_Work task 1_:
According to the court opinion, how much did Sarah A. Dawkins receive, and on what date?

_Source extract_:
=== Section Start ===

Dawkins v. . Dawkins

10 S.E. 307 | N.C. | 1889

Afterwards, in the court below, it was so referred, and the (302) referee made report, the material part of which is as follows:

"An action was brought in the Superior Court of law for Richmond County, by the then C. M. in equity, to enforce collection of the purchase money on said bond, and judgment was rendered at Spring Term, 1874; the amount of said judgment was paid into the office of the clerk of the Superior Court, on 30 October, 1874. None of this money has been paid to, or received by, the heirs of George Dawkins, Jr., as such.

"The following persons, who are parties to this action, have received the amounts as stated as heirs of Jesse Dawkins (their receipts in each case so expressing), to wit: Wm. K. Dawkins received on 30 October, 1874, $143.10, in full of his share as heir of Jesse Dawkins and assignee of the interest of George Dawkins, Sr.; Sarah A. Dawkins received 5 May, 1875, $48.44, in full of her share as an heir of Jesse Dawkins; S. S. Covington, Effy J. Covington, and Flora B. Caddell received, 10 August, 1875, $32.291-3, in full of their share as heirs of Jesse Dawkins; Mary Jane Dawkins received, 3 May, 1876, $49.60, in full of her share as heir of Jesse Dawkins, and Margaret Ann Caddell received, 15 November, 1876, $16.14, in full of her share as heir of Jesse Dawkins."

Upon consideration of this report, the former orders and opinions of this Court, and the whole case, the court dismissed the petition praying that the judgment therein mentioned be set aside. The petitioners, having excepted, appealed. Among other things, we said in the opinion in the former appeal in this case, "but we do not now decide that the order of 1874 shall be vacated, for (303) however irregular it may be, it may be sustained as a valid order if the heirs of George Dawkins have given their sanction to it by receiving *232 their shares of the purchase money. It would be a gross injustice to the heirs and assignees of McDonald to set aside the order of 1874, and have the title made to them without a full indemnity to McDonald or his assignees; but, if they had offered, or were still to offer, the indemnity, we think their acquiescence in the original order would debar them from setting up any title to the land."

=== Section End ===

_Record excerpts_:

=== Section Start ===

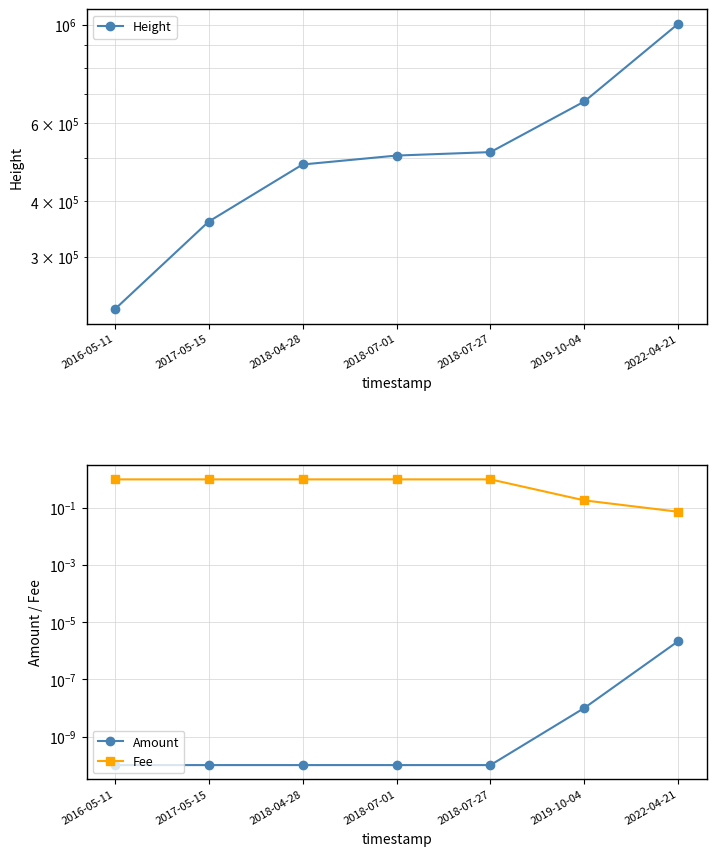

What is the difference between the maximum and second lowest values in the Height series?

645249.0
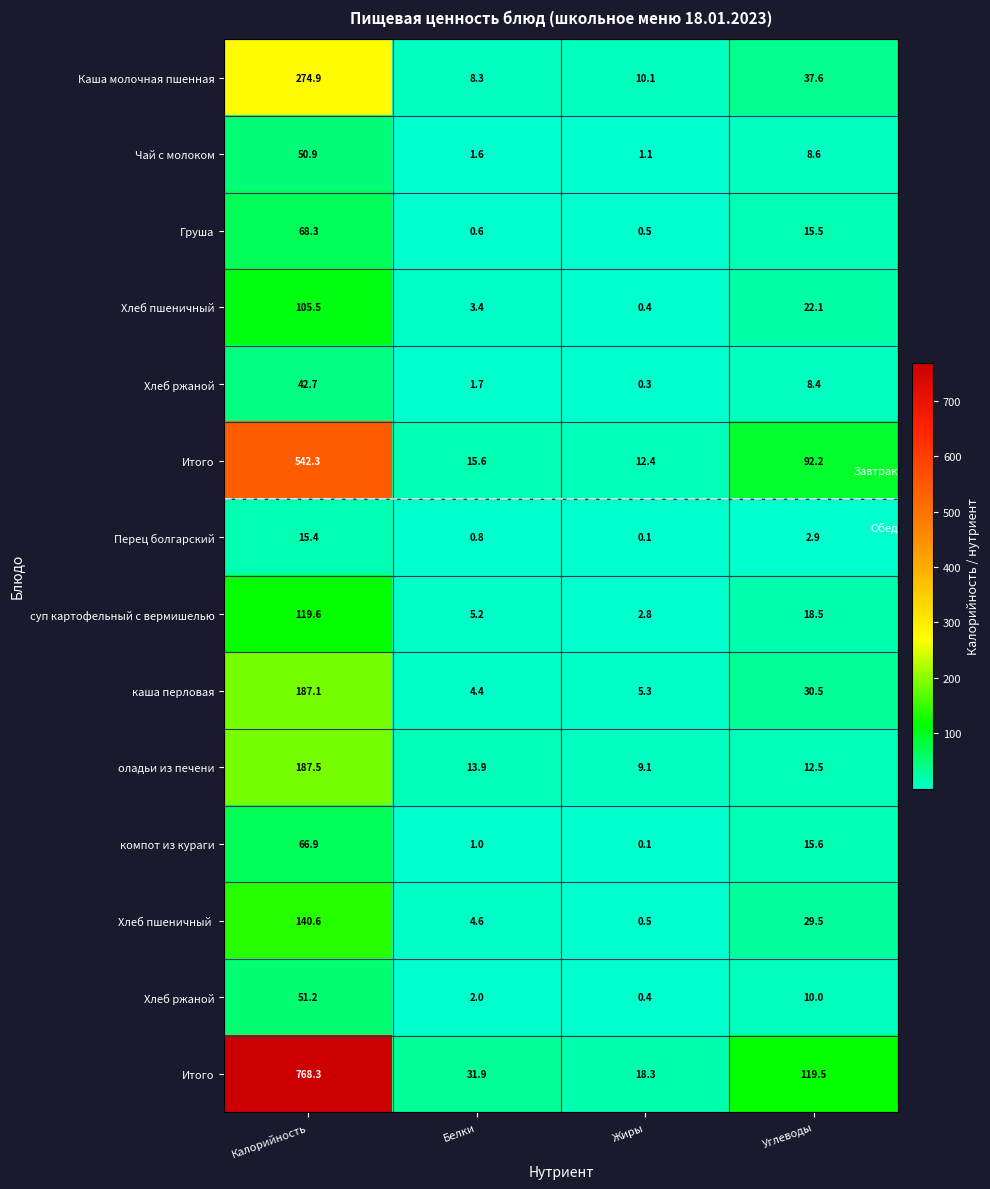

Which category has the highest value across all series?

Калорийность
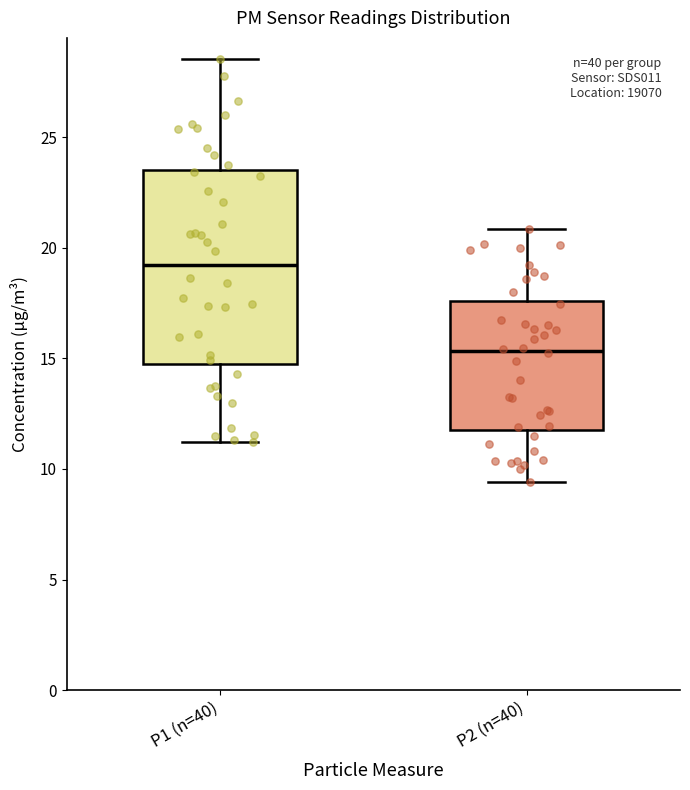

Where is the lower edge of the box for P1 (n=40) on the y-axis? The values are not printed on the chart, so give them approximately, as read against the axis.

15.0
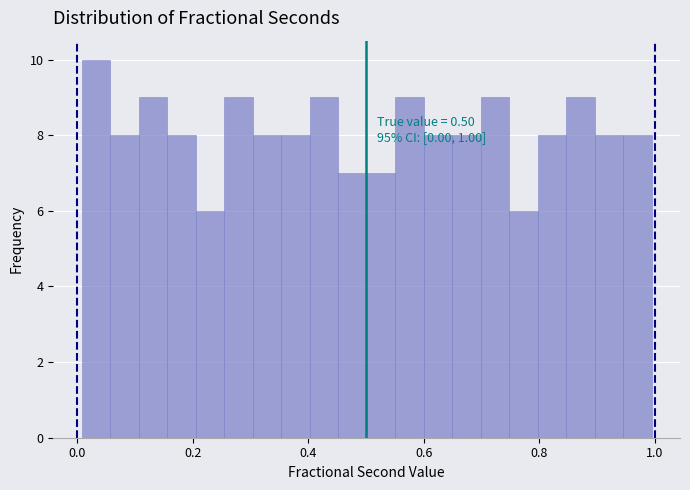

Around what value on the x-axis is the tallest bar? Give the approximate position of its centre, as read against the axis.

0.04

=== Section End ===

_Work task 2_:
Edit the entries in the part that opens with the line containing "Калорийность" and closes at the end of the entries, replacing "position" with "location" and keeping everything else the same. Leave the pictures out of your answer.

_Solution 1_:
$48.44, on 5 May 1875

_Solution 2_:
Калорийность

Where is the lower edge of the box for P1 (n=40) on the y-axis? The values are not printed on the chart, so give them approximately, as read against the axis.

15.0

Around what value on the x-axis is the tallest bar? Give the approximate location of its centre, as read against the axis.

0.04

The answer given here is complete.